«Но сейчас, – не прерывалось моё размышление в третьем лице, – к нему пришло и новое понимание. Такое. Вот умерло тело его, мертво физическое его сердце, а он продолжает еёлюбить – и любит всё так же сильно! А значит – любовь жива! Она продолжает жить в отсутствие физического сердца! В отсутствие биологической жизни!.

Настоящая, истинная любовь не умирает со смертью физического тела – вот что я понял в тот день, понял – и твёрдо был убеждён, что понимание это – верно.


А потом (скажи кому такое на Земле!) я присутствовал на собственных похоронах.
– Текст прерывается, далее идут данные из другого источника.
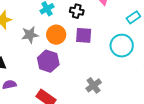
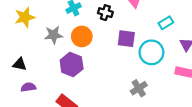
purple square: (84, 35) -> (126, 39), moved
gray cross: (94, 85) -> (139, 88), moved

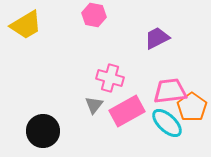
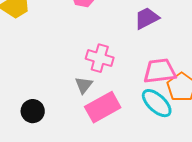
pink rectangle: (127, 111) -> (103, 107), moved
black circle: (43, 131) -> (33, 111), size x0.7

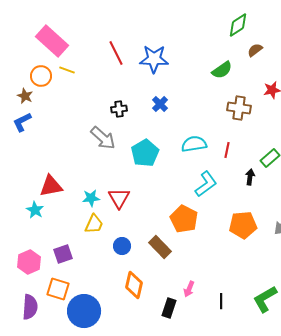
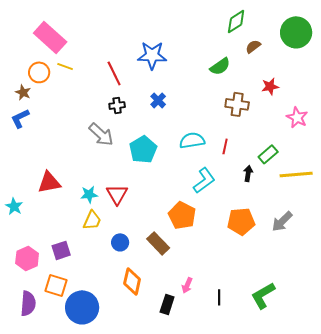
red line: (116, 53) -> (114, 73), moved
cyan star: (35, 210) -> (14, 206), moved

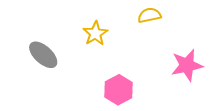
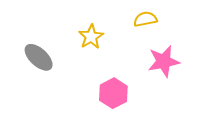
pink star: (187, 65) -> (164, 61), moved

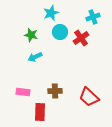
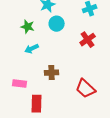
red cross: (81, 38) -> (88, 40), moved
brown cross: (55, 91) -> (52, 73), moved

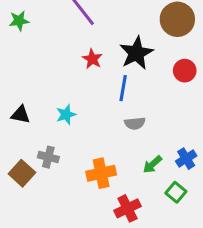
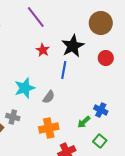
cyan star: (66, 115) -> (25, 88), size x1.5
gray semicircle: (135, 123) -> (49, 97), moved, turned -48
blue cross: (186, 159) -> (101, 110), moved, turned -32

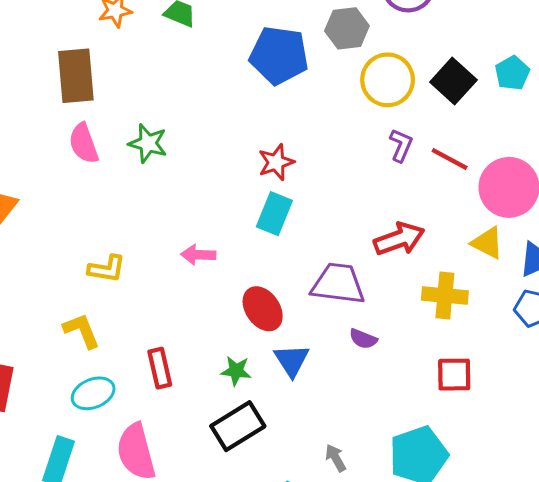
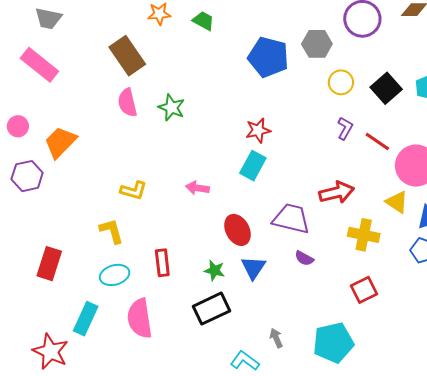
brown rectangle: (76, 76) -> (127, 56), turned -36
yellow circle: (388, 80) -> (341, 82), size x0.7
red square: (454, 375) -> (364, 290), turned -32

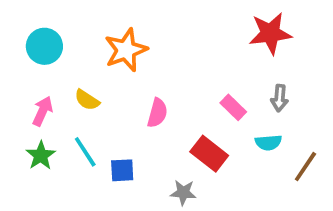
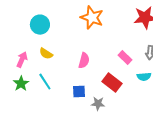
cyan circle: (44, 46) -> (40, 25), moved
orange star: (126, 50) -> (92, 18), moved, turned -30
blue square: (122, 170) -> (79, 92), moved

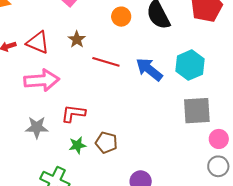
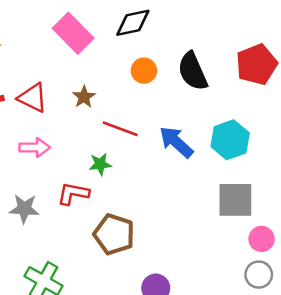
pink arrow: (42, 80) -> (35, 148), size x0.7
brown pentagon: (106, 142) -> (114, 234), size x1.4
green star: (77, 145) -> (100, 164), moved

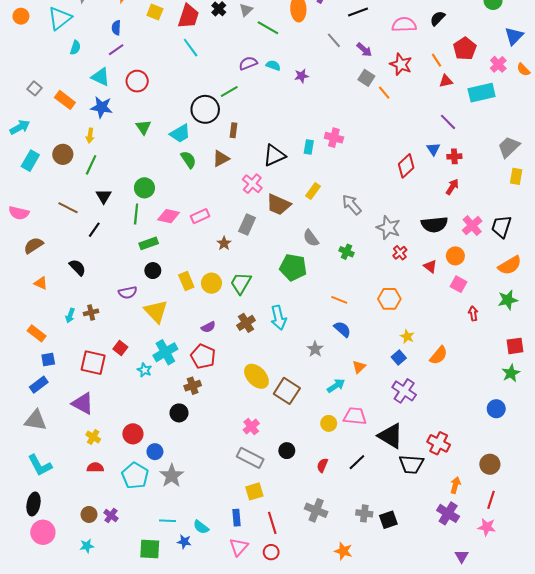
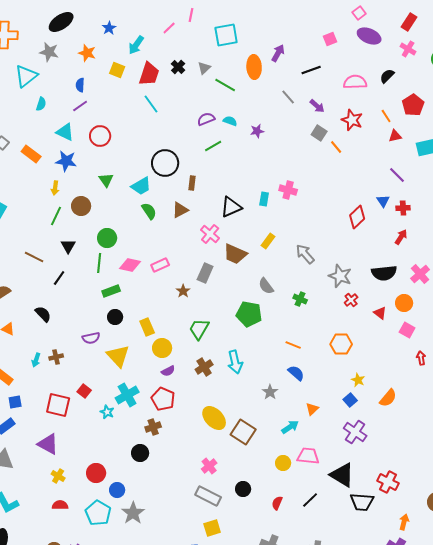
green line: (229, 92) -> (213, 146), moved
brown circle: (63, 154) -> (81, 206), moved
yellow circle: (211, 283) -> (162, 348), moved

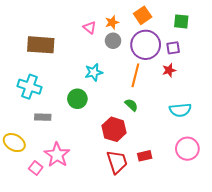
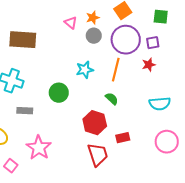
cyan star: (94, 72) -> (85, 70), moved
red rectangle: (145, 156) -> (123, 138), moved
pink square: (36, 168) -> (11, 166), moved

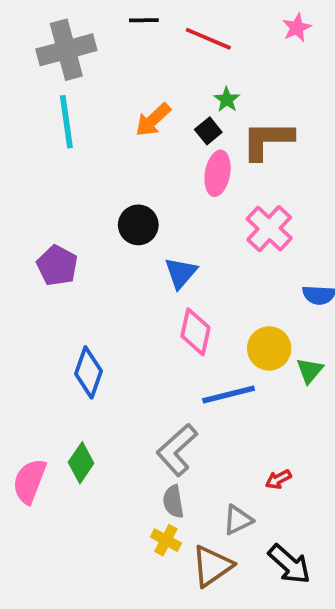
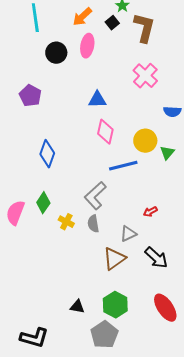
brown L-shape: (267, 140) -> (144, 28), turned 104
pink ellipse: (218, 173) -> (87, 46), moved
black circle: (138, 225) -> (56, 53), moved
blue triangle: (181, 273) -> (97, 100), turned 48
yellow cross: (166, 540) -> (66, 222), moved

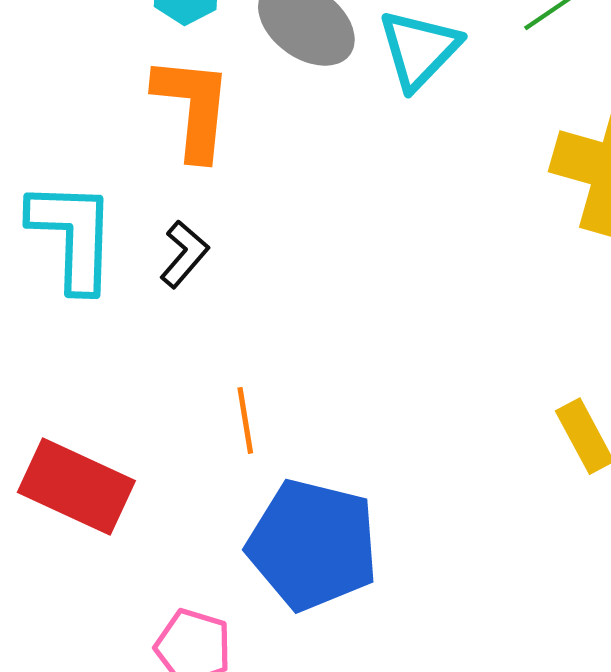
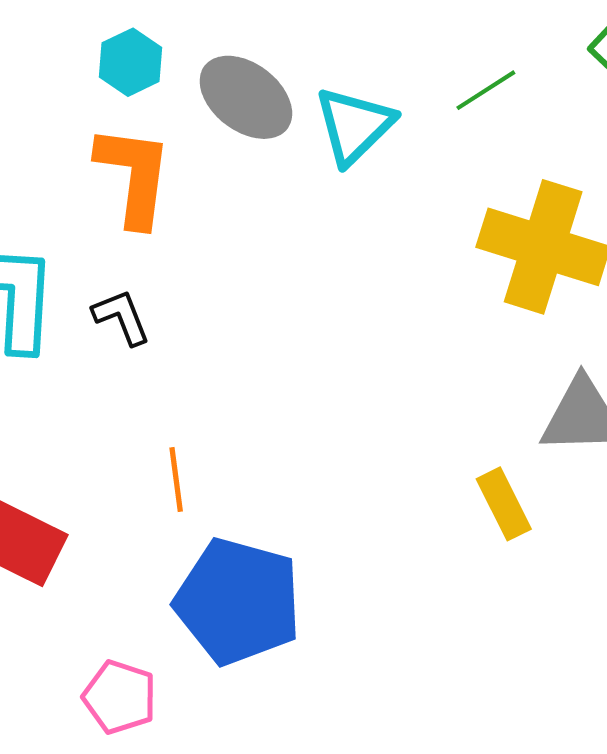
black L-shape: (184, 254) -> (122, 317), turned -64

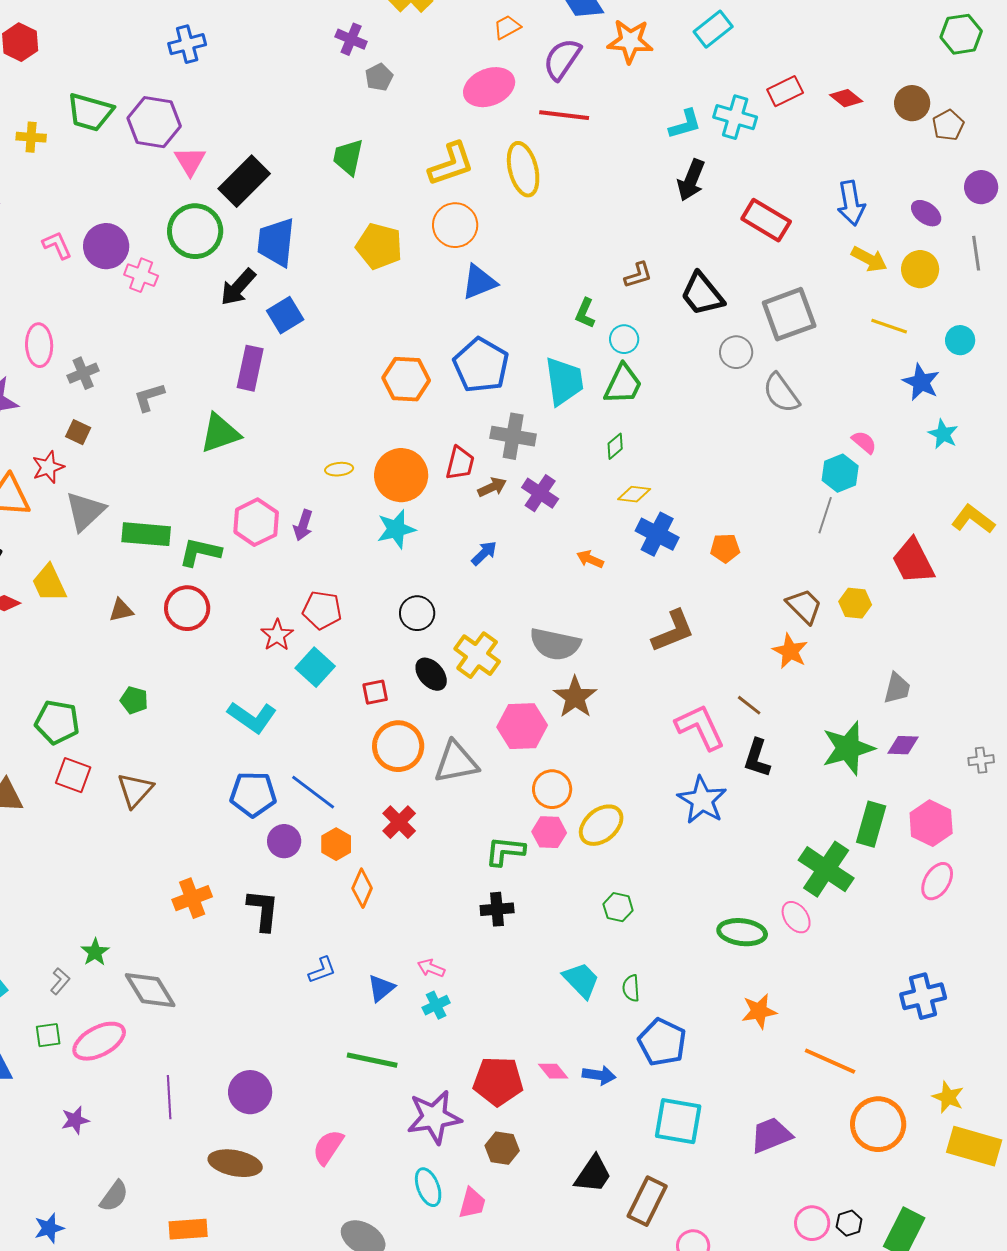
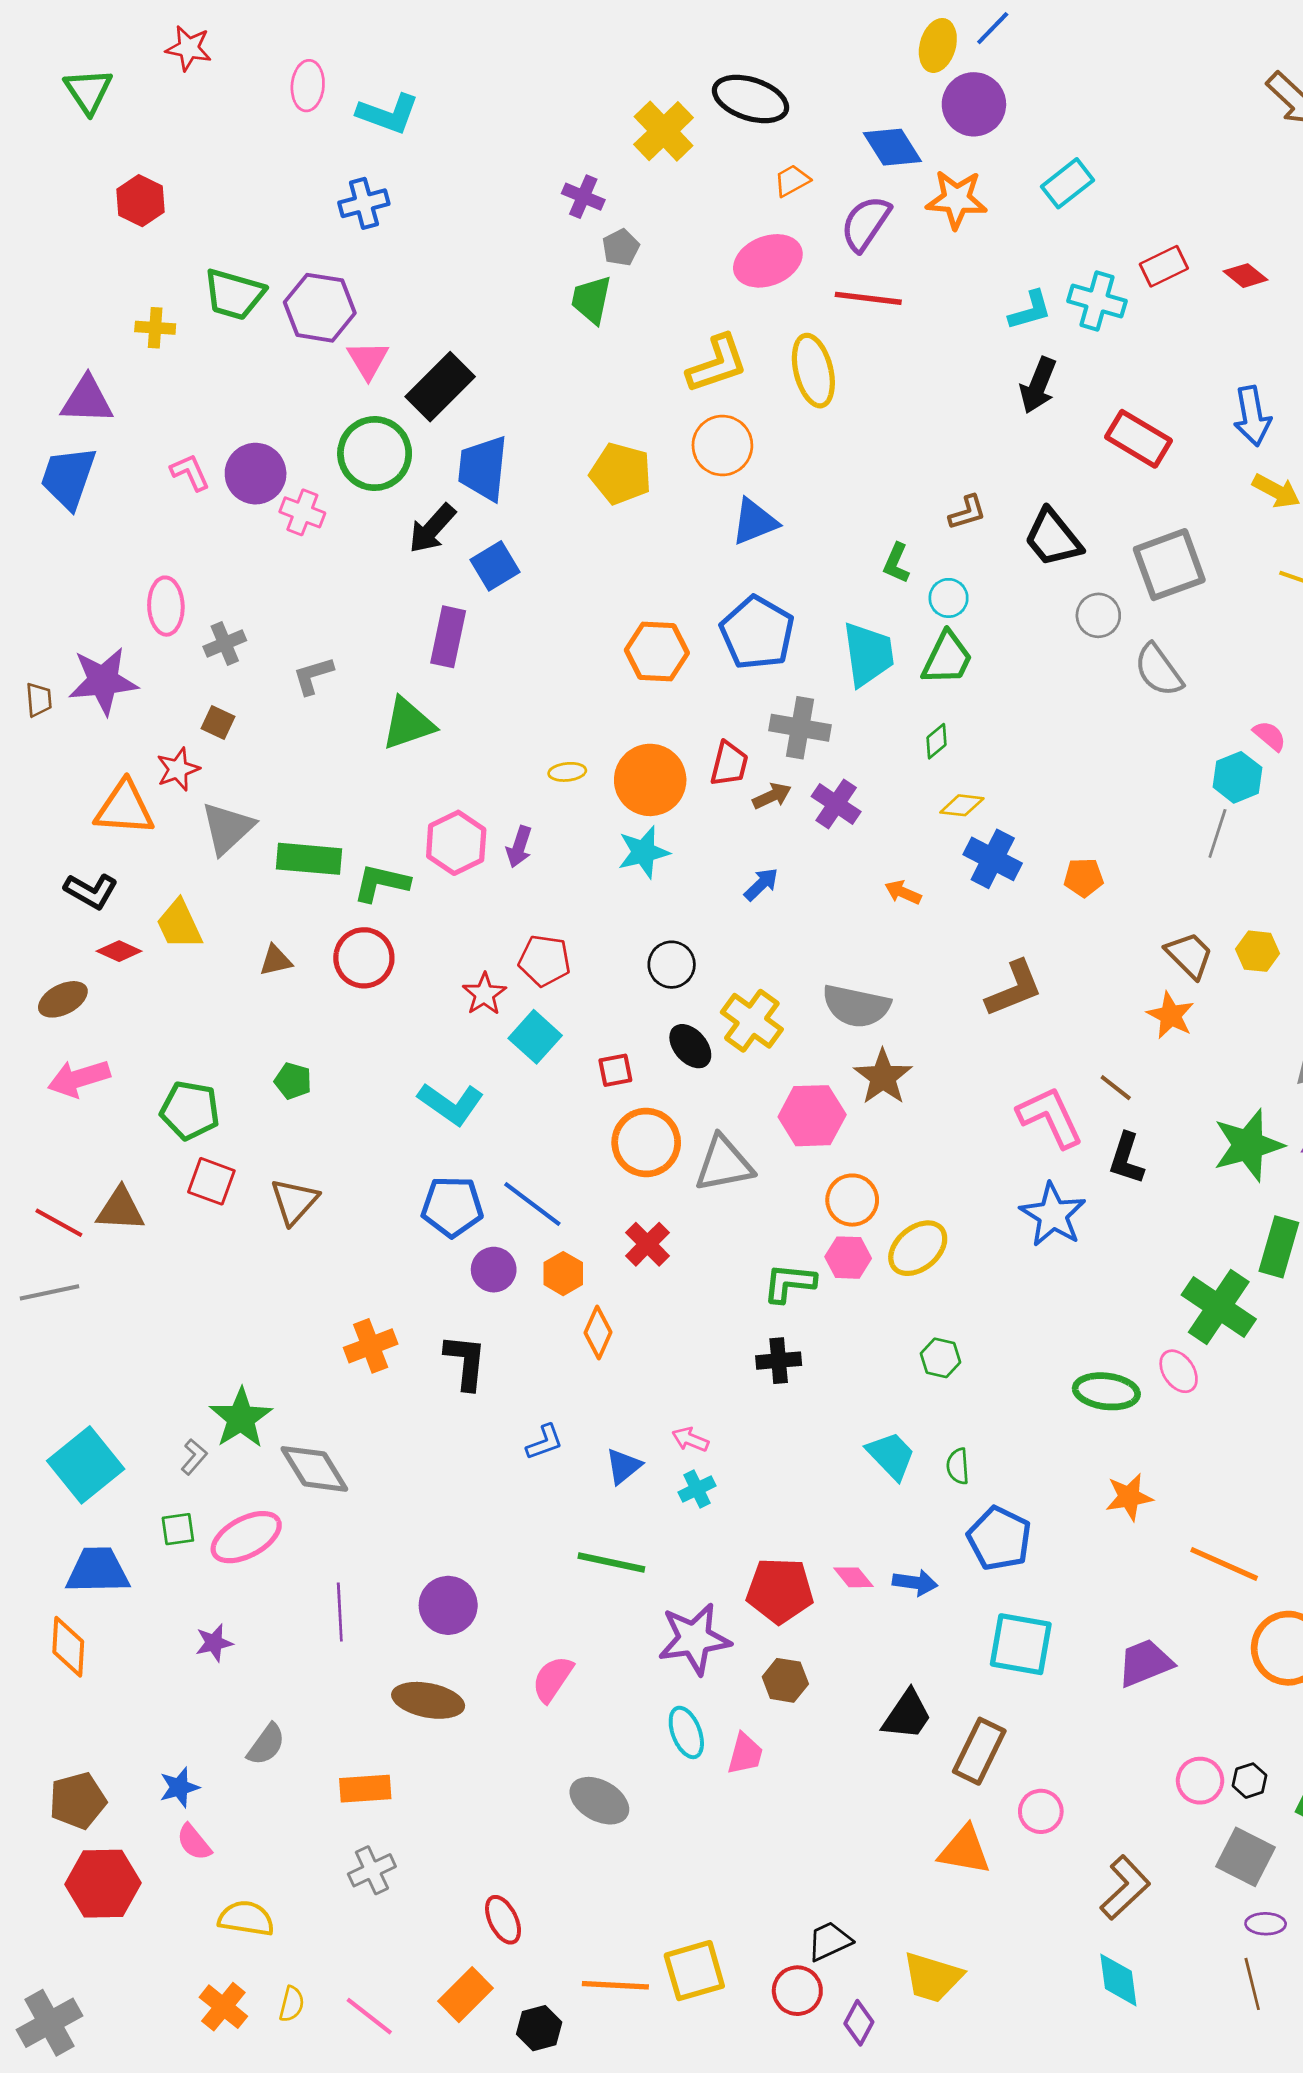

… Я сразу увидел её. Моя Ольга… Она была вся в чёрном: чёрные лаковые туфли-«лодочки», подёрнутые матовой плёнкой кладбищенской пыли, чёрное платье с цветком чёрной же тканой розы над сердцем, длинные, до локтя, кружевные перчатки-митенки, тоже иссиня-черные, как и шляпка с вуалью, скрывавшей опухшее от слёз лицо с темневшими, даже сквозь косметику, кругами под глазами… Бесконечно дорогое, до боли родное лицо, до кинжально-пронзающей, мучительно-нестерпимой боли!..

Она стояла на непослушных, подгибающихся, отказывающихся подчиняться ногах у противоположного от изголовья края могилы, в какую кладбищенские рабочие медленно опускали на ремнях лакированный, «краснодревый», с золочёными витыми ручками гроб с моим телом; они делали это с такой превеликой осторожностью, как будто я (мелькнула у меня шальная мысль) был из хрусталя или стекла, и мог, ненароком вывалившись из гроба, удариться о донную могильную твердь и разбиться, вдребезги, на кусочки-осколки – и тем ещё больше расстроить провожающих меня в последний путь, привнеся в и без того скорбную процедуру ещё и определённый элемент ужаса…

Её плечи и спину сотрясали рыдания, самих звуков рыданий, впрочем, слышно не было: при всей своей внешней хрупкости и даже беззащитности, она была (уж я-то это знал как никто!) по-настоящему сильной натурой, достаточно сильной, чтобы даже сейчас не дать волю чувствам, не зайтись в истошно-заполошно-исступлённом крике, какой вырвался из её груди, когда она, зайдя в мою комнату-кабинет, обнаружила меня, привалившегося на диванчике, мёртвым; но там она не сдерживалась, потому что была одна, осталась одна…

Её поддерживали под руки наши взрослые дети, сын и дочь, по их щекам катились слёзы, мокрые дорожки блестели на солнце. Им сострадали – я видел это по сочувственным взглядам, что то и дело бросали на них присутствующие. Родня, друзья, знакомые… Из родителей – присутствовал только один Ольгин отец, старенький, усохший, кожа да кости, но по-прежнему первоклассно прямой, как та трость, на какую он сейчас опирался, и, как и раньше, как всегда, с сурово-властным – отпечаток прежней руководящей работы – выражением на тонком, бледном лице, сейчас ещё более костисто заострившемся, словно гипсово-окаменевшем в своей суровой решимости. Один – потому что только он один из всех наших родителей и мог присутствовать, остальные уж ушли в мир иной; первой, совсем еще молодой, в сорок восемь, меньше чем через два года после нашей свадьбы, умерла мама Ольги; затем, в свой срок, за одним другая, с разницей в год, ушли мои отец и мать; и хорошо (хоть звучит диковато, ибо говорить так грешно), что ушли, что не дожили до этого дня, потому что когда дети хоронят родителей, – это, как ни тяжко и горестно, но всё же сообразно естественному природному устроению, противоестественно – когда наоборот, не дай бог никому…

К могиле, – чуть похоронная команда, опустив гроб, отступила в сторонку, – потянулись цепочкой, тесно её обступая, провожающие.

Гулкой, раскатистой дробью, будто о прощании возвестил отряд барабанщиков, застучали по крышке гроба горсти земли.